Off-market properties are (usually) investment properties that don’t get advertised or listed in the real estate market. In some ways, it’s a strategy that offers some benefits for sellers. For example, the seller wants the transaction to remain private. It also reduces the “days on market,” which can put off other investors when a property is listed too long on the market.

But, there are also critics of off-market properties. Buyers who don’t have access to off-market properties are disadvantaged. It can really hurt minorities who don’t have the inside track, which in turn affects the housing market. In some areas, real estate is at a premium because there isn’t enough supply to meet demand.

Many buyers don’t have access to all the listings. Now, the National Association of Realtors (NAR) is doing something to make sure that buyers have more information.

The NAR’s board of directors (comprised of members) voted to ban “pocket listings,” a form of off-market properties. Properties must now be listed in the MLC within one business day of marketing. Properties can no longer be listed “coming soon” to test the market.

Brokers and Realtors cannot offer exclusive properties that have limited marketing but aren’t on the MLS. It’s hoped that this policy will make more properties available for all consumers.

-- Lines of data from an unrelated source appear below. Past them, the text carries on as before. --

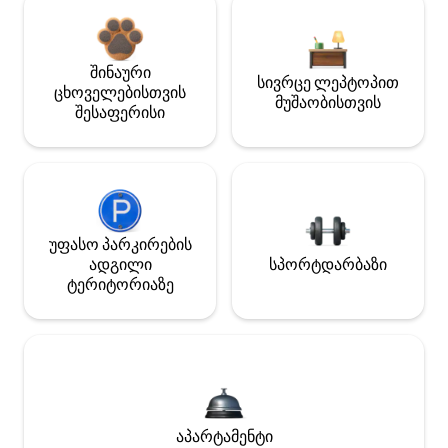
შინაური
სივრცე ლეპტოპით
ცხოველებისთვის
მუშაობისთვის
შესაფერისი
უფასო პარკირების
ადგილი
სპორტდარბაზი
ტერიტორიაზე
აპარტამენტი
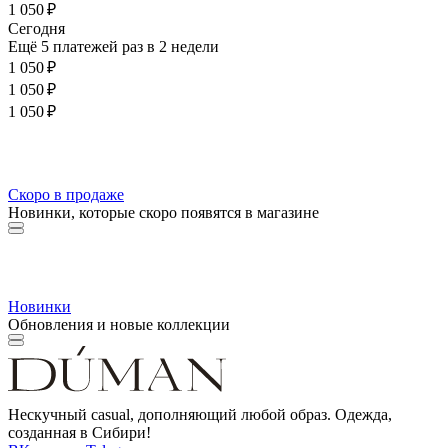
1 050 ₽
Cегодня
Ещё 5 платежей раз в 2 недели
1 050 ₽
1 050 ₽
1 050 ₽
Скоро в продаже
Новинки, которые скоро появятся в магазине
Новинки
Обновления и новые коллекции
Нескучный casual, дополняющий любой образ. Одежда,
созданная в Сибири!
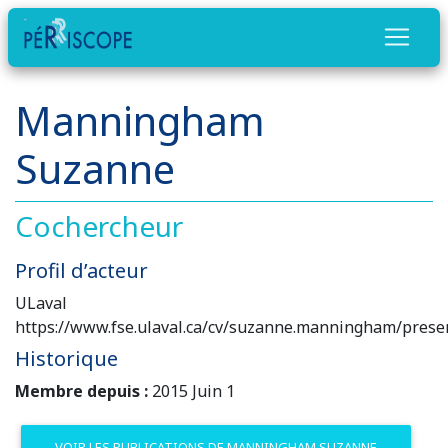
Manningham
Suzanne
Cochercheur
Profil d’acteur
ULaval
https://www.fse.ulaval.ca/cv/suzanne.manningham/prese
Historique
Membre depuis :
2015 Juin 1
VOIR LES PUBLICATIONS DE MANNINGHAM SUZANNE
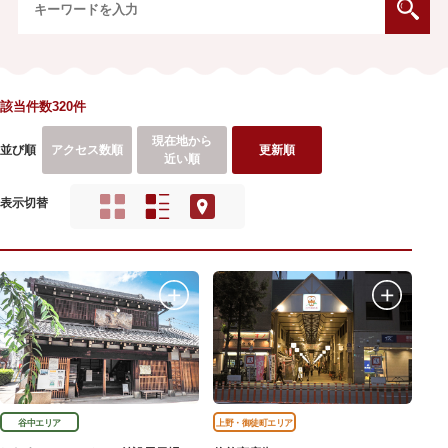
該当件数320件
現在地から
並び順
アクセス数順
更新順
近い順
表示切替
谷中エリア
上野・御徒町エリア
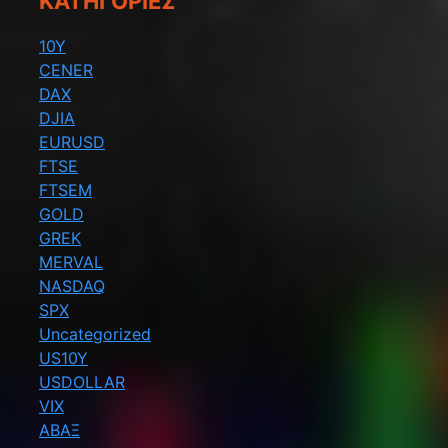
KΑΤΗΓΟΡΊΕΣ
10Y
CENER
DAX
DJIA
EURUSD
FTSE
FTSEM
GOLD
GREK
MERVAL
NASDAQ
SPX
Uncategorized
US10Y
USDOLLAR
VIX
ΑΒΑΞ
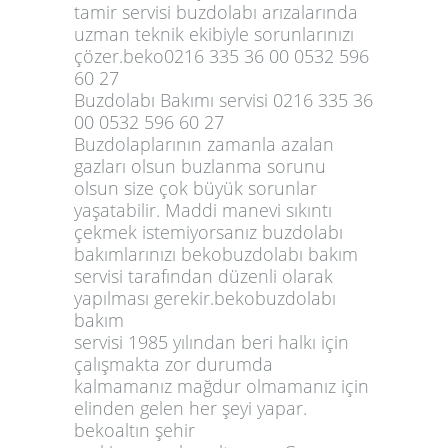
tamir servisi buzdolabı arızalarında
uzman teknik ekibiyle sorunlarınızı
çözer.beko0216 335 36 00 0532 596
60 27
Buzdolabı Bakımı servisi 0216 335 36
00 0532 596 60 27
Buzdolaplarının zamanla azalan
gazları olsun buzlanma sorunu
olsun size çok büyük sorunlar
yaşatabilir. Maddi manevi sıkıntı
çekmek istemiyorsanız buzdolabı
bakımlarınızı bekobuzdolabı bakım
servisi tarafından düzenli olarak
yapılması gerekir.bekobuzdolabı
bakım
servisi 1985 yılından beri halkı için
çalışmakta zor durumda
kalmamanız mağdur olmamanız için
elinden gelen her şeyi yapar.
bekoaltın şehir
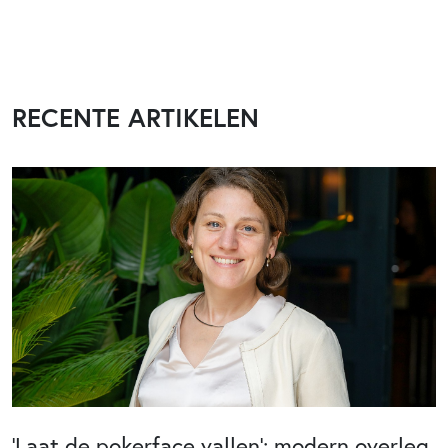
RECENTE ARTIKELEN
‘Laat de pokerface vallen’: modern overleg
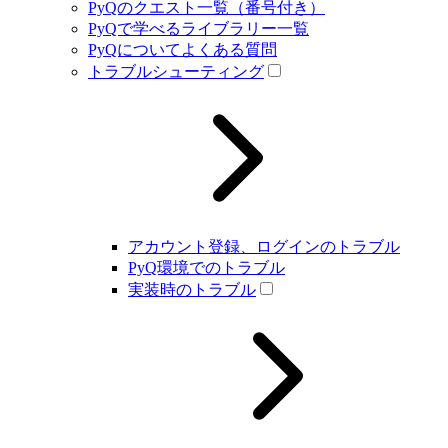
PyQのクエスト一覧（番号付き）
PyQで学べるライブラリー一覧
PyQについてよくある質問
トラブルシューティング
アカウント登録、ログインのトラブル
PyQ環境でのトラブル
実装時のトラブル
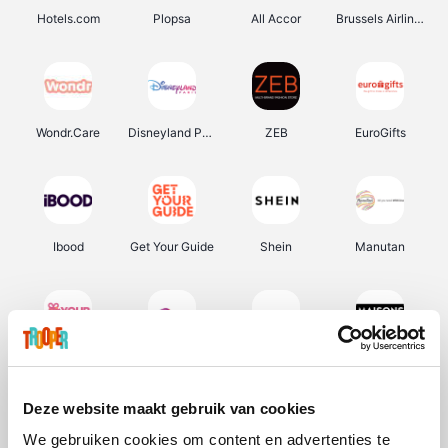
Hotels.com
Plopsa
All Accor
Brussels Airlines
Wondr.Care
Disneyland Paris
ZEB
EuroGifts
Ibood
Get Your Guide
Shein
Manutan
YourSurprise.be
Sunparks
Transavia
Maisons du Monde
Deze website maakt gebruik van cookies
We gebruiken cookies om content en advertenties te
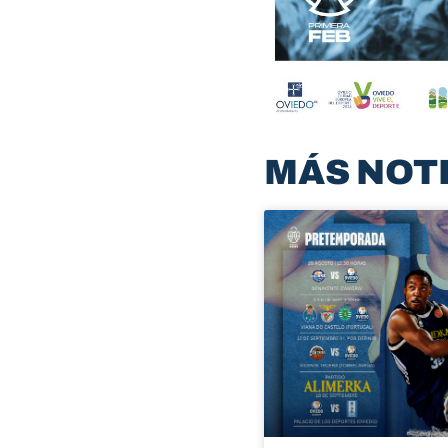
MÁS NOT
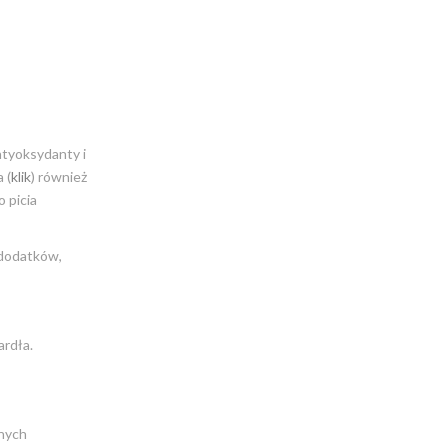
ntyoksydanty i
 (
klik
) również
 picia
 dodatków,
ardła.
onych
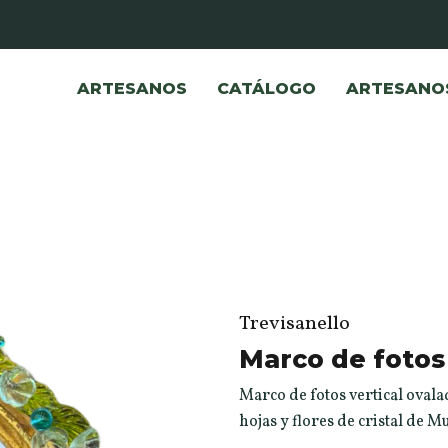
ARTESANOS
CATÁLOGO
ARTESANO
Trevisanello
Marco de fotos 
Marco de fotos vertical oval
hojas y flores de cristal de 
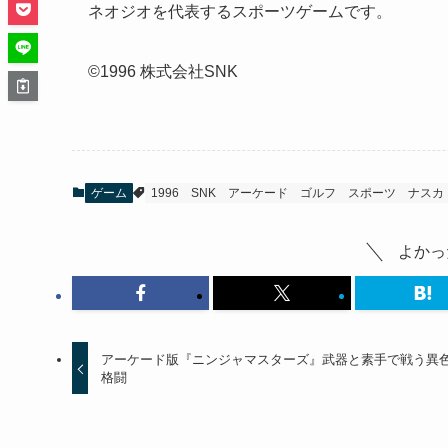
ネオジオを代表するスポーツゲームです。
©1996 株式会社SNK
ゲーム
1996
SNK
アーケード
ゴルフ
スポーツ
ナスカ
よかっ
アーケード版『ニンジャマスターズ』武器と素手で戦う異
格闘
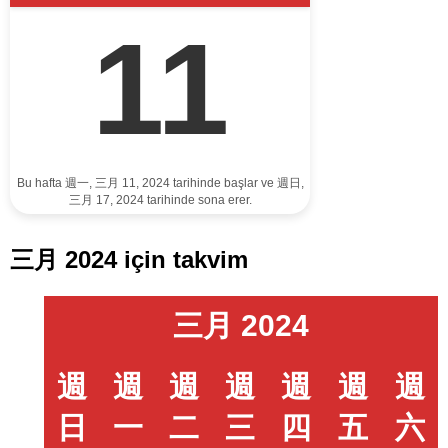
11
Bu hafta 週一, 三月 11, 2024 tarihinde başlar ve 週日,
三月 17, 2024 tarihinde sona erer.
三月 2024 için takvim
三月 2024
週
週
週
週
週
週
週
日
一
二
三
四
五
六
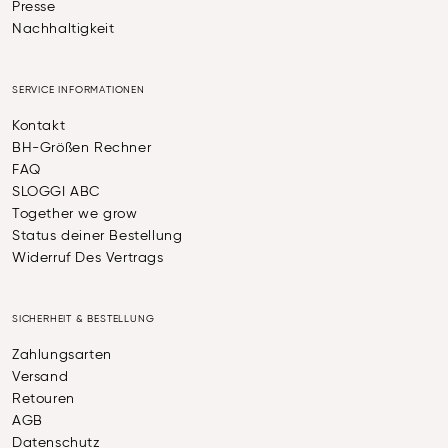
Presse
Nachhaltigkeit
SERVICE INFORMATIONEN
Kontakt
BH-Größen Rechner
FAQ
SLOGGI ABC
Together we grow
Status deiner Bestellung
Widerruf Des Vertrags
SICHERHEIT & BESTELLUNG
Zahlungsarten
Versand
Retouren
AGB
Datenschutz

There is an exception for high-profile sellers, who want to remain private. The sellers must sign a waiver for this exception. Realtors cannot advertise the property through any public medium, including social media, broker websites or signs. The property must be in-house exclusive to receive this exception.

The NAR calls this policy “crucial protection for consumers.”

It passed by a vote of 729-70 at the annual meeting in San Francisco. Although it becomes effective on January 1, 2020, NAR is offering an implementation policy until May 1, 2020 for education and technology changes.